Climate change biggest threat to Pakistan, warns top judge

08:31 PM | 26 Aug, 2017
Climate change biggest threat to Pakistan, warns top judge

LAHORE – There is no greater threat to Pakistan than climate change , Punjab’s top judge has warned, adding the South Asia country is second most vulnerable to impacts of climate changes although it is not much responsible for global warming .

Lahore High Court Chief Justice Syed Mansoor Ali Shah was addressing a concluding session of a three-day training workshop on green courts at Punjab Judicial Academy.

“Environmental justice is totally different from common one,” CJ Shah said, adding that nature is a party in the cases related to the environment to which we need to protect. “We will be held guilty by our next generations if fails to protect it,” he stated.

Increasing industrial zones and displacement among major causes of the climate change that will intensify the air pollution and water issue in near future, he highlighted.

Shah, who heads a key constitutional court in Pakistan , stressed the green court judges need to be more careful regarding environmental matters as violations of laws regarding climate will be devastating for next generations. “Environmental protection is a shared responsibility,” he continued.

He advised that judicial officers should have a grip on such cases which have a strong link to science.
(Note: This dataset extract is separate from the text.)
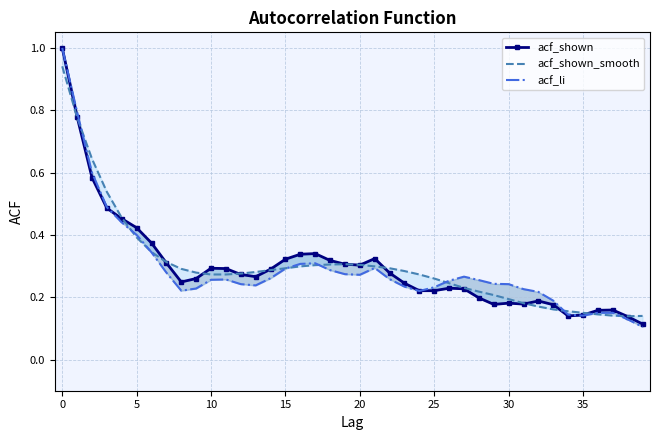

How many categories are shown in the chart?

40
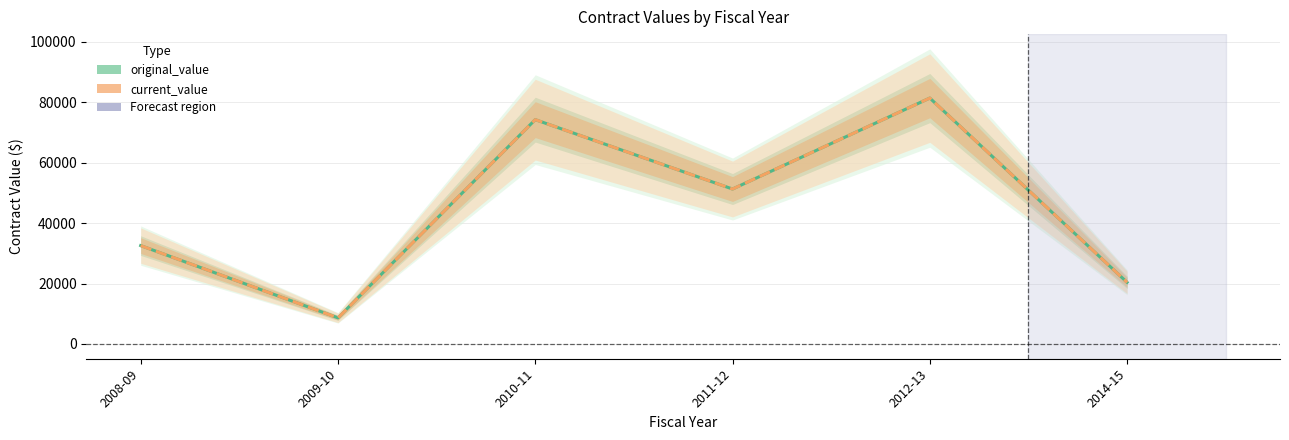

Rank the series at 2011-12 from highest to lowest value.

original_value, current_value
He also hinted at getting help from environmental scientists and non-government organization in this regard.

“It is the real challenge for us,” Shah said, besides emphasising a need to utilize tool kit law, statutory laws to ensure the protection of environment under international agreements.

He also called for modernising the green courts .

Green benches

Former chief justice Azmat Saeed had in April 2012, established Green Benches comprising LHC judges and declared all courts of district and sessions judges and senior civil judges as Green Courts to hear cases related to environmental issues.

Syed Mansoor Ali Shah was the first LHC judge to grace single green bench at the court’s principal seat.